You haunt those golden hills
            where our childhood died.

I keep a memory journal.

When I asked if anyone had ever
hurt you,

           
you lifted an invisible piccolo.

Notes rose with the breeze and hung
themselves like thistle seeds

                        on the purpling horizon.

 

Fix


Maybe she craved something
of your attentiveness,

your care in matters of pain
or alleviating others’ pain.

How you grasp every shame,
suss every inhibition: the swift

reassurance once affixed,
barriers by which you slip,

asp-like. You are no serpent,
though O how she ached

to hear that windsong as soon
as you withdrew, after you’d

slithered through the hollow tip
of a syringe, the vein of a woman

lying wanting on a bed
sheets strewn with rosebuds

that bloomed when her body
collapsed against them.

Or, how you were like the softness
receiving her, the odorless

indifference to knowing
that she was funny and good

as you coiled and counted
on none of us missing her.

 

With Her in the Wild


She was nostalgic, tender butch,
                                                kept his gun and badge beneath her bed,

but when our trail ended in a field of fireweed, my sister unharnessed
the chest strap of her backpack and said—                                                                        

                                                            I don’t think Dad ever liked me.

Strange how each animal’s presence alters the atmosphere. How a jab
of lightning, just like that, embalms a moment:        

Someone said, What’s that?
                                                Someone else guessed, Coyote.

Unmistakable tracks.

I remember less what we called it than the slinking of its shadow into
the split canyon. How, soon enough, the death shrieks of a jackrabbit
turned us both to salt.

For what felt like forever, God asked nothing of us,
                                                                        only that we not interfere.

                                                                                    The storm broke coldly
over the valley, a naïve contusing of clouds, my sister’s breath now a vapor.

Later she’d say she felt a telltale stabbing in her flank.                        

                        Too late I’d say,
                                                There is always something to be made of pain.  

*

It was the scene in the quest story where the hero,
                                                                        having removed her armor, puts it back on, her
athletic frame appearing somehow frailer beneath the mail. The tempest building, together we
attached tent to body poles,
                                                                                    pulled panels
taut.

                                                            That’s when our shelter began to cave.  

*

In the open of that field, my sister was telling me something I could not hear.  

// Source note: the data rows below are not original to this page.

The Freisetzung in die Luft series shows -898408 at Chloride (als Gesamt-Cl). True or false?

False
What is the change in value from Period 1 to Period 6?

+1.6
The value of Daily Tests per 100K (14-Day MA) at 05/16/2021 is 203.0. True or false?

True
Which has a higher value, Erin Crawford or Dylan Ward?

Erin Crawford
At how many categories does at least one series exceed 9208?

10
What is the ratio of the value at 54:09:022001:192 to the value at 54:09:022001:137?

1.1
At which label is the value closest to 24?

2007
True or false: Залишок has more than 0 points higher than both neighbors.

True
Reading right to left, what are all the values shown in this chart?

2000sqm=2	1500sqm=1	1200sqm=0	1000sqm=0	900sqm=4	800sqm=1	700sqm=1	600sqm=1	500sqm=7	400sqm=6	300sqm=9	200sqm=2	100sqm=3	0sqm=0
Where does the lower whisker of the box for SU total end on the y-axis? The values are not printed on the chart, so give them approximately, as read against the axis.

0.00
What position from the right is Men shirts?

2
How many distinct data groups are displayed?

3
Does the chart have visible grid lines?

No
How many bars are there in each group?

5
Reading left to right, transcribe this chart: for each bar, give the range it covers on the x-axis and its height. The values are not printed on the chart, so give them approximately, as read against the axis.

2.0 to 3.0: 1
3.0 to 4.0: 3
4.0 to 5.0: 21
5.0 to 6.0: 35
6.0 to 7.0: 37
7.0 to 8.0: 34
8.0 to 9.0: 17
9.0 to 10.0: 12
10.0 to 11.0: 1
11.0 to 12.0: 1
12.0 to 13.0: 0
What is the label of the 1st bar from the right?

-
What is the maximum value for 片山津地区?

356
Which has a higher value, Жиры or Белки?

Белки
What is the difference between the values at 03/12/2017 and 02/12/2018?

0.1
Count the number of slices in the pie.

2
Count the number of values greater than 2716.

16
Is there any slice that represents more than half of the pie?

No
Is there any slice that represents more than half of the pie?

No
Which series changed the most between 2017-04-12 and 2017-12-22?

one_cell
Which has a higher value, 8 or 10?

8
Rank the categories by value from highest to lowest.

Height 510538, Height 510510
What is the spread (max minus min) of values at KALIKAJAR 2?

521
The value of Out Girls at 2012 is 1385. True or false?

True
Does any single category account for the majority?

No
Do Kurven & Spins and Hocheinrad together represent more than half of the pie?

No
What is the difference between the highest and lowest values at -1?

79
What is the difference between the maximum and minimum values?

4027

                                  Already it’s been a hundred years.    

In the charged silence of the afterstorm, I picked up two rocks, smooth and oval as eagle eggs,
motioned
                                                                                                for her to stand away                                    

as I rang his name around the great bowl of the surrounding desert,
up
up into the vaulting sky.

 

portable saint cento


begin here, with the sound of dishes, the wind-chime of the sink / a girl cuts
her hair with imaginary scissors / you shrunk and bottled in a glass jar, you’re a
portable saint / i think of it on grey mornings with death in my mouth / the way
father banked a fire / the love, whatever it was, an infection / we receive beauty as
the nail receives the hammer blow / holy our own fragments when we can / music
of hair, music of pain / my sister and i, we’re the end of something

Cento line sources in order are from works by Bruce Bond, Ilya Kaminsky, Chris Kraus, Frank O’Hara, Claudia Emerson, Anne Sexton, Diane Seuss, Paige Lewis, Galway Kinnell, and Louise Glück, respectively.

 

Michele Karas is a New York-based poet and editor with roots in Southern California. Her recent poems have appeared in Mid-American Review, The Citron Review, San Diego Poetry Journal, Northern Virginia Review, Rogue Agent, Pretty Owl Poetry, Rust + Moth, and elsewhere. She has received support from the New York Public Library, Southampton Writers Conference, and the Community of Writers. Karas holds an MFA from CUNY: The City College of New York and edits poems for the online journal The Night Heron Barks. This cycle of poems is part of a larger manuscript.